*ABOUT THIS EXERCISE:* Skip the pictures. Copy all the rest of the records down exactly.

*RECORDS:*
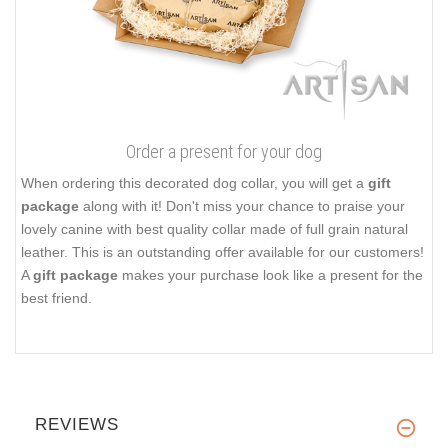
Order a present for your dog
When ordering this decorated dog collar, you will get a
gift
package
along with it! Don't miss your chance to praise your
lovely canine with best quality collar made of full grain natural
leather. This is an outstanding offer available for our customers!
A
gift package
makes your purchase look like a present for the
best friend.
REVIEWS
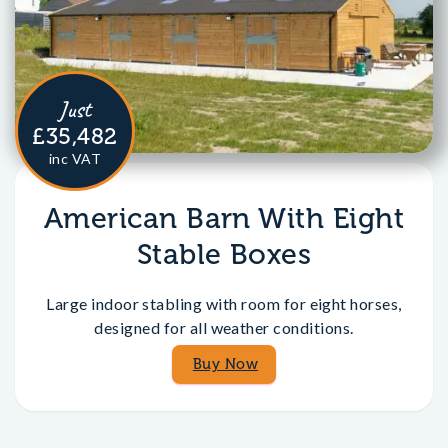
Just
£35,482
inc VAT
American Barn With Eight
Stable Boxes
Large indoor stabling with room for eight horses,
designed for all weather conditions.
Buy Now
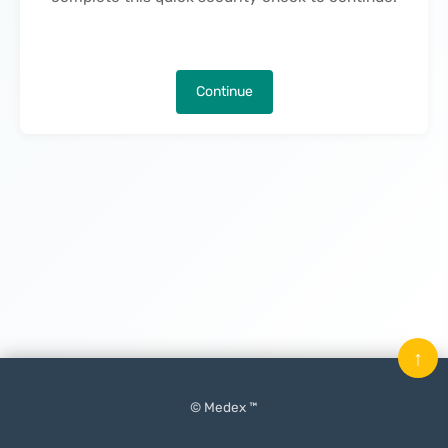
Continue
↑
© Medex ™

*OUTPUT BELOW:*
Order a present for your dog
When ordering this decorated dog collar, you will get a
gift
package
along with it! Don't miss your chance to praise your
lovely canine with best quality collar made of full grain natural
leather. This is an outstanding offer available for our customers!
A
gift package
makes your purchase look like a present for the
best friend.
REVIEWS
Just
£35,482
inc VAT
American Barn With Eight
Stable Boxes
Large indoor stabling with room for eight horses,
designed for all weather conditions.
Buy Now
Continue
↑
© Medex ™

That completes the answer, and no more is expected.